Resource curse and Niger Delta discourse
SIR: The dialogue on Niger Delta Economic Discourse Series which has as a theme: Presidential Amnesty Programme and Modular Refineries: Towards sustainable human capital relations,” deeply appraised the programmes and came up with useful recommendations. It was organised by a Warri-based newspaper, GbaramatuVoice, supported by critical stakeholders comprising of Niger Delta region ex-agitators, policymakers from both state and federal levels, agencies and commissions, development professionals, media professionals, traditional rulers from the oil producing communities, representatives of different security agencies and apparatus in the country among others.
The discourse again raises the questions as to why Niger Delta region challenges have become an unending commentary that have defied every solution proffered in recent past by individuals, specialised groups and professionals? Is it not an absurdity of the sort that instead of shared prosperity and national cohesion, oil has brought Nigeria conflict and poverty, inequality and oppression, dependency, recurrent economic recession and environmental dilapidation? How do we explain the fact that despite the abundance of oil and gas, hydro and energy resources, guarantees for the most part, Nigerians live in darkness and businesses atrophy for lack of power supply?

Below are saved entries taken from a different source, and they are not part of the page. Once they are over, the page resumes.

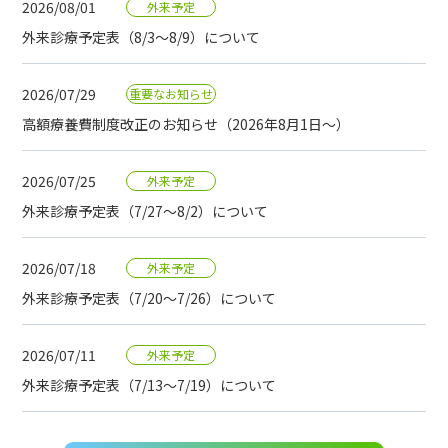
2026/08/01
外来予定
外来診療予定表（8/3～8/9）について
2026/07/29
重要なお知らせ
高額療養費制度改正のお知らせ（2026年8月1日～）
2026/07/25
外来予定
外来診療予定表（7/27～8/2）について
2026/07/18
外来予定
外来診療予定表（7/20～7/26）について
2026/07/11
外来予定
外来診療予定表（7/13～7/19）について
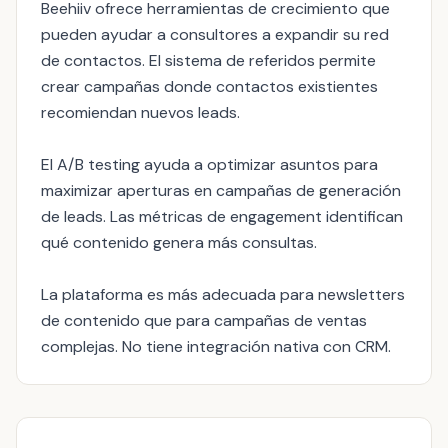
Beehiiv ofrece herramientas de crecimiento que
pueden ayudar a consultores a expandir su red
de contactos. El sistema de referidos permite
crear campañas donde contactos existientes
recomiendan nuevos leads.
El A/B testing ayuda a optimizar asuntos para
maximizar aperturas en campañas de generación
de leads. Las métricas de engagement identifican
qué contenido genera más consultas.
La plataforma es más adecuada para newsletters
de contenido que para campañas de ventas
complejas. No tiene integración nativa con CRM.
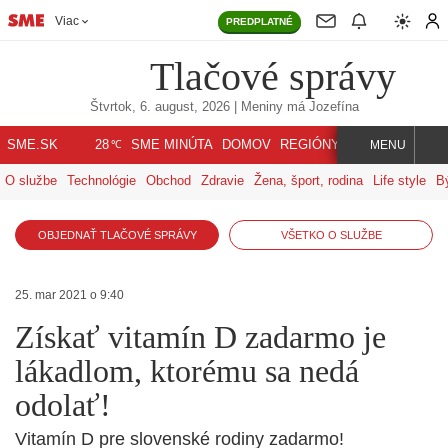
Viac
PREDPLATNÉ
Tlačové správy
Štvrtok, 6. august, 2026
| Meniny má
Jozefína
℃
SME.SK
SME MINÚTA
DOMOV
REGIÓNY
INDEX
SVET
28
MENU
O službe
Technológie
Obchod
Zdravie
Žena, šport, rodina
Life style
B
OBJEDNAŤ TLAČOVÉ SPRÁVY
VŠETKO O SLUŽBE
25. mar 2021 o 9:40
Získať vitamín D zadarmo je
lákadlom, ktorému sa nedá
odolať!
Vitamín D pre slovenské rodiny zadarmo!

Is the Niger Delta region situation a case of resource curse (Dutch Disease), also known as the paradox of plenty or the poverty paradox, where countries with an abundance of natural resources having less economic growth, less democracy, or worse development outcomes than countries with fewer natural resources?
Aside from dwelling in details on sustainable actions that could consistently be taken by the Federal Government and other interventionist agencies to project Niger Delta region in good light, some agencies particularly Non Governmental Organisations (NGO) have in recent times provided platforms for all to ventilate their concerns about the now extended Presidential Amnesty Programme as well as the Federal Government proposed modular refineries to be sited in the Niger Delta region. But successive administrations in the country viewed these propositions as a prank.
Regrettably, failure to adjust, adapt and incorporate these calls by the nation’s policy makers have characterised the region, in the estimation of the watching world, as an ‘‘unfinished project,’’ worse than a ‘‘work-in-progress,’’ This has gone so bad that even at 62, no nation best typifies a country in dire need of peace and social cohesion among her various sociopolitical groups than Nigeria. Over the years, myriads of sociopolitical contradictions have conspired directly and indirectly to give the unenviable tag of a country in constant search of social harmony, justice, equity, equality and peace.
To move forward, the present administration must recognise that any personality who wants to grow in leadership must almost always scale and be open to learning. They must be molded by new experiences to improve their leadership.
Utomi Jerome-Mario is the programme coordinator (Media and Policy), Social and Economic Justice Advocacy (SEJA), Lagos.